Carbon Dioxide Administration and Brain Waste Clearance

The current study tests whether different exposures to carbon dioxide (CO2) can safely result in the increased movement of proteins from the brain into the blood. The investigators believe that this would be a proxy for the brain clearing waste products more effectively. The current study will use a counter-balanced design, in which individuals with and without a history of traumatic brain injury (TBI) will receive different levels of CO2 (targeted changes of approximately 5 or 10 mmHG in end-tidal CO2) approximately one week apart. The counter-balanced design means that each participant receives a single dose of CO2 at each visit, and different doses of CO2 at each visit. The order in which participants receive the dose is randomized, and the participant will not be informed of the dose.
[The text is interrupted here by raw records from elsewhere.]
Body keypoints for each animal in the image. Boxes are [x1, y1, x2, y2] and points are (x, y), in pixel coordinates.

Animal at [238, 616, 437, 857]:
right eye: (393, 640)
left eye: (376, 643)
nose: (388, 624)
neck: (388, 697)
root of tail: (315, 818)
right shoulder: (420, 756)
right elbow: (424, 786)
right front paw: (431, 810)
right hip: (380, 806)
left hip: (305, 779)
Impaired clearance of metabolic waste and cellular debris is a hallmark of TBI and other neurodegenerative conditions. Clearance primarily occurs through glymphatic/lymphatic pathways, which is partially dependent on the influx of cerebrospinal fluid (CSF). CSF flow is greatest during sleep, when low-frequency oscillations in cerebral blood volume are most prominent. The investigators propose that changing levels of cerebral blood volume via the administration of CO2 will drive CSF flow and ultimately promote brain waste clearance. The proposed study is significant because it examines whether prescribed CO2 can enhance protein efflux (i.e., a surrogate for waste clearance), and the biological mechanisms that may mediate this mechanism in both health and disease. The first study aim is therefore to determine whether the administration of CO2, a potent vasodilator, can be prescribed to mimic global changes in cerebral blood volume in a dose-dependent fashion. Basal protein levels and efflux (i.e., change from baseline) are quantified using high-sensitivity proteomic platforms. The second aim is to examine how individual differences in cerebrovascular function and other disease factors such as atrophy affect CO2-induced protein efflux. Using a counter-balanced (AB/BA) design, individuals (aged 18-82 years) with chronic TBI and individuals without a history of TBI (healthy subjects) will be dosed to achieve either 5 or 10 mmHG changes in end-tidal CO2. Importantly, the proposed cerebrovascular mechanisms and surrogate markers of waste clearance are readily quantified in humans using advanced MR-imaging and commercially available proteomic platforms, exponentially increasing their clinical translation.